The video has been watched over 5 million times in 48 hours, with plenty of people questioning why a man would stand next to a train going full speed. Now the man from Regina Saskatchewan, Canada is giving us some answers.

Jared Frank told CTV Saskatoon he shot the video while traveling in Peru with a friend. He said they were trying to get to Machu Picchu and had to walk along a path that took them past several train tracks.

Frank said several trains had already passed by at a slower speed, so he decided to take a video. However, a few seconds into the video, it’s not the train you see but the foot of a “conductor.”

“The train definitely wasn’t going the same speed as it was the first time. It was going normal train speed,” he told CTV by phone. “That’s why the video starts within, like, a second of me getting kicked in the head.”

Frank said he was uninjured by the kick and was “mainly in shock.” He insists he wasn’t in danger as the train was actually further back than it might appear.
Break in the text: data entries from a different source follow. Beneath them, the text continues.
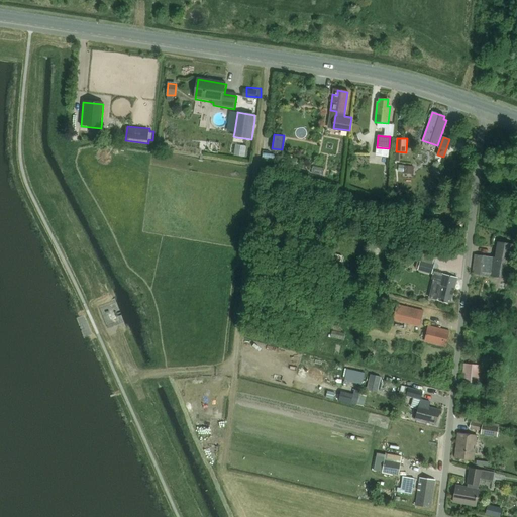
[(235,144),(234,156),(244,158),(246,146),(235,144)]
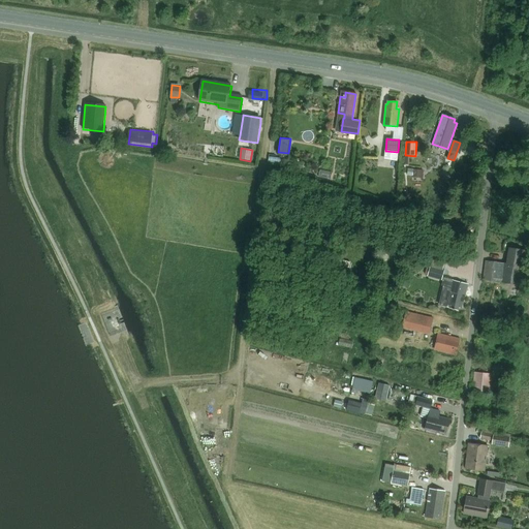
[(286,165),(288,159),(275,154),(273,161),(286,165)]
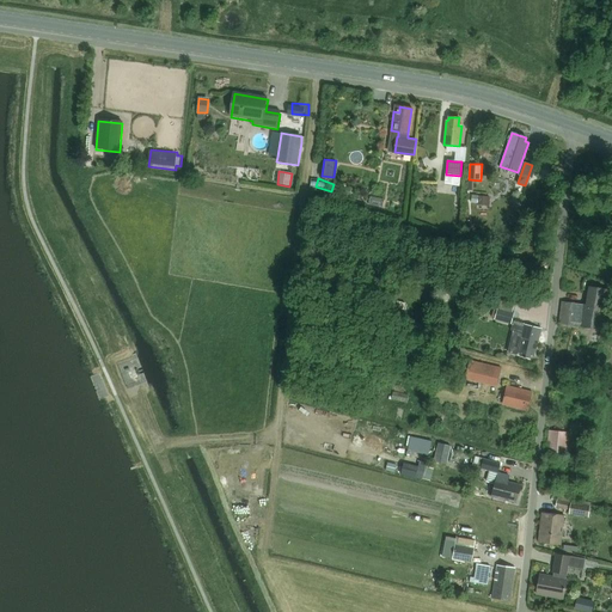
[(477,206),(489,207),(490,196),(477,196),(477,203),(477,206)]
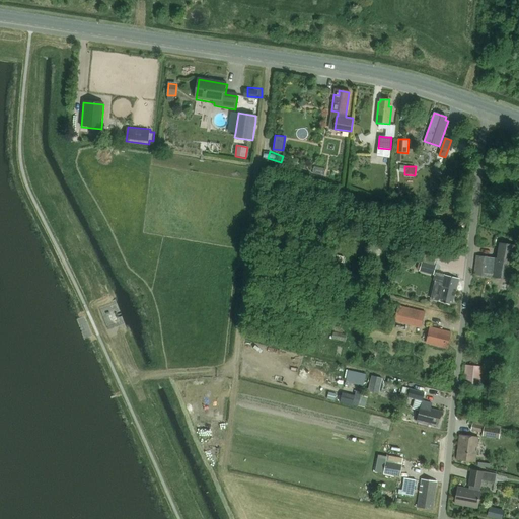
[(477,255),(475,275),(493,278),(493,277),(512,279),(516,245),(499,243),(497,258),(477,255)]
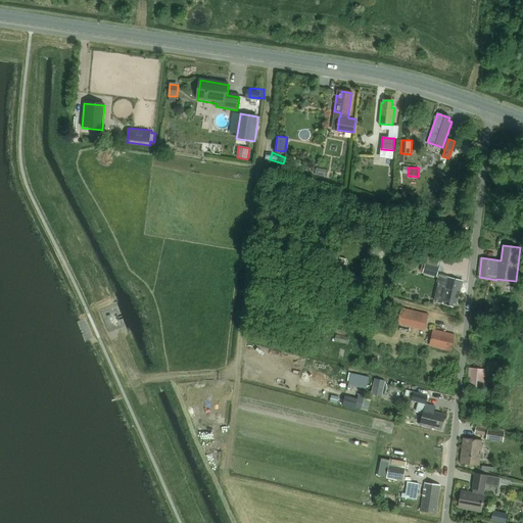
[(423,262),(420,271),(423,271),(423,272),(423,273),(429,275),(430,274),(431,271),(438,273),(440,266),(426,262),(423,262)]
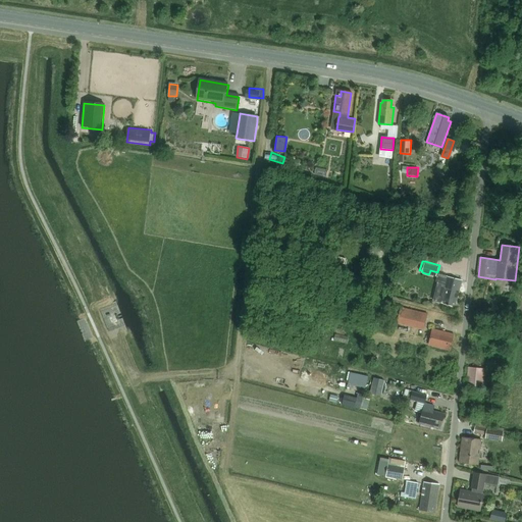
[(456,304),(462,280),(444,275),(437,274),(436,282),(441,283),(441,285),(446,286),(441,300),(445,301),(444,304),(452,306),(453,303),(456,304)]
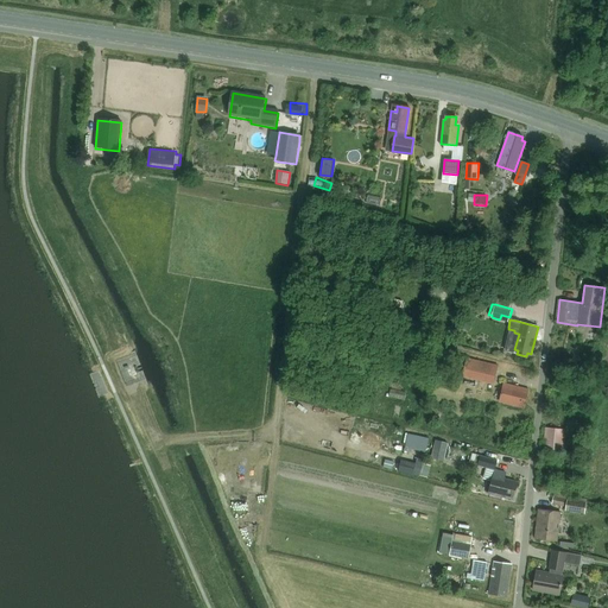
[(468,358),(463,377),(494,384),(499,365),(468,358)]
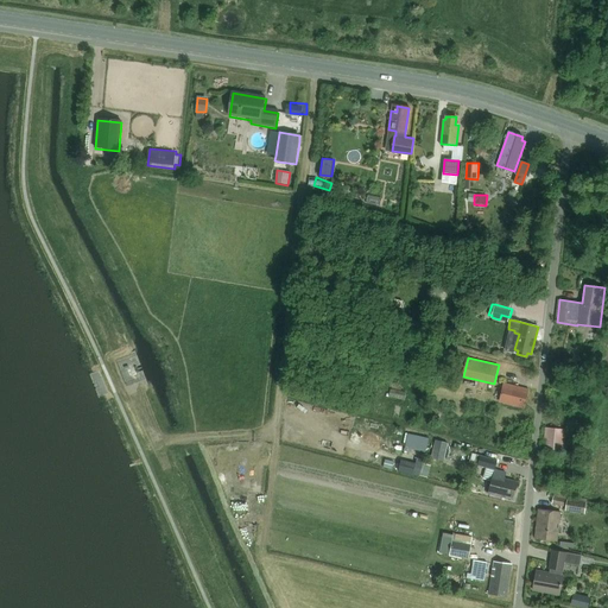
[(524,407),(529,390),(504,382),(500,398),(504,399),(502,403),(524,407)]
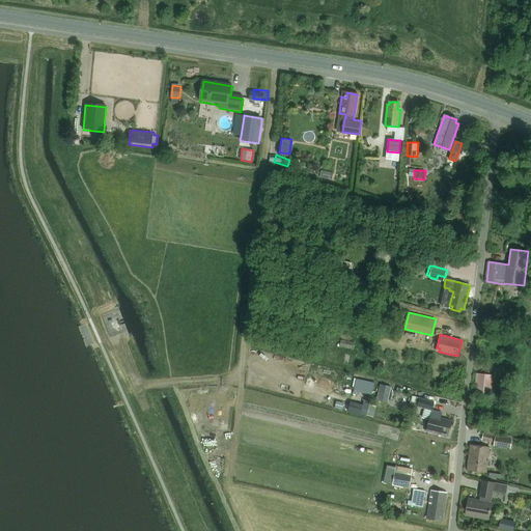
[(518,368),(496,366),(496,373),(516,375),(518,368)]
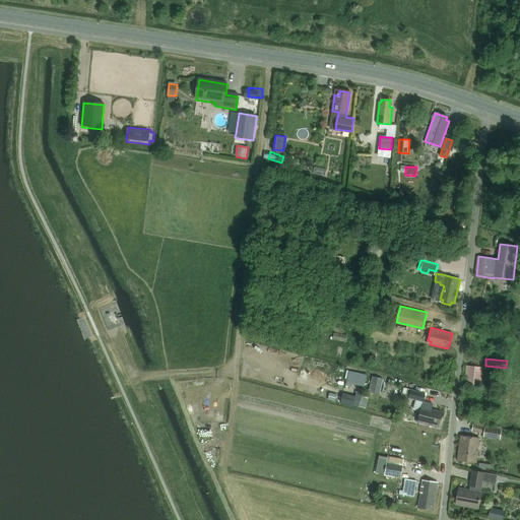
[(480,385),(482,367),(467,366),(466,380),(469,381),(469,384),(480,385)]
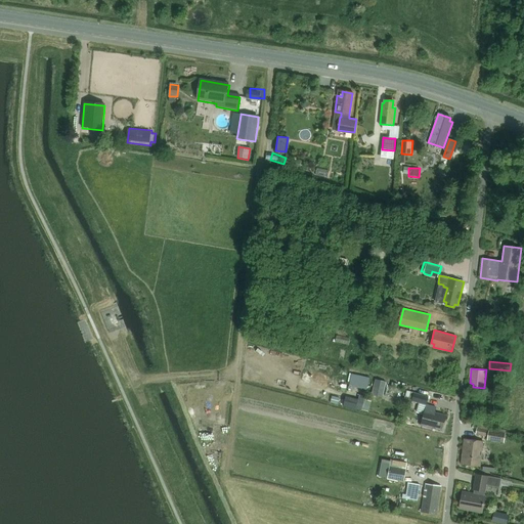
[(350,384),(349,388),(353,389),(354,385),(359,386),(359,388),(367,390),(369,378),(352,374),(350,384)]
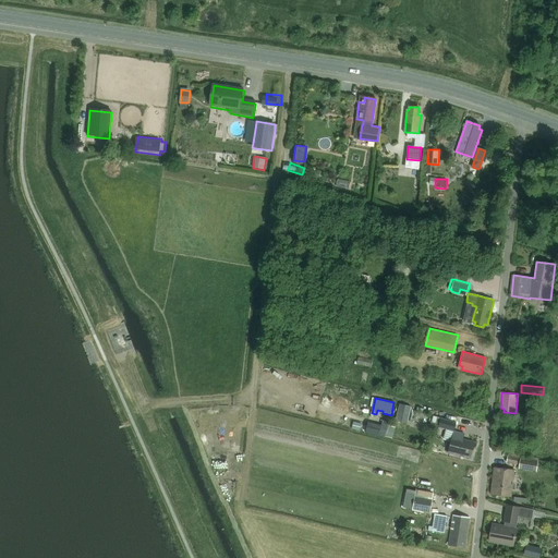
[(398,419),(411,422),(415,405),(401,402),(398,419)]
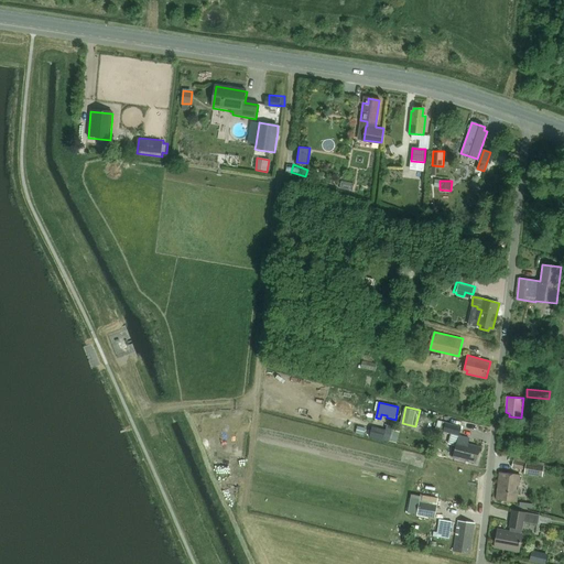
[(453,434),(451,444),(456,445),(453,457),(476,463),(480,446),(468,444),(469,437),(458,435),(461,426),(437,421),(436,426),(444,429),(444,431),(453,434)]
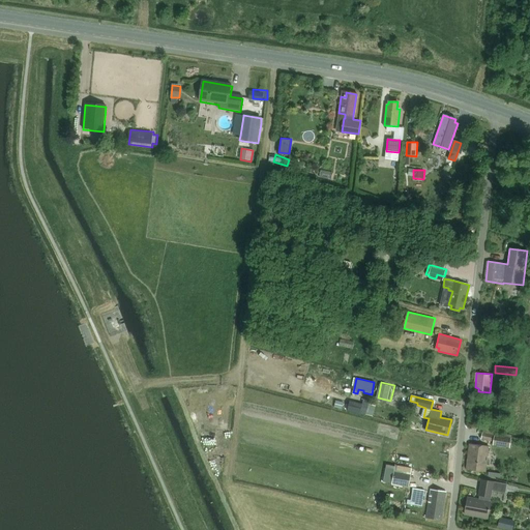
[(336,401),(334,407),(342,409),(344,403),(336,401)]
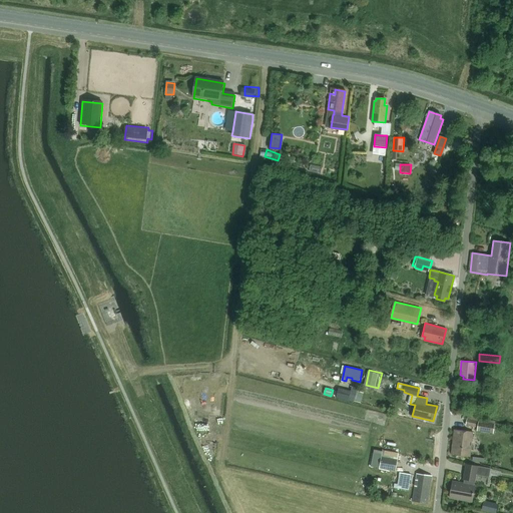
[(338,391),(336,398),(349,401),(350,394),(338,391)]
“The truth is he [the train worker] wasn’t on the front of the train; he was four feet off the front of the train in kind of a thing. So if the train was going to hit me, it was going to hit me before his boot ever reached me,” he said.

While Frank has been mocked online, he said he has no regrets.

“Honestly, even the truth is a little ridiculous and it does make me look stupid. But it was an accident and I got it on film and I think it would have been a shame to just throw it away.”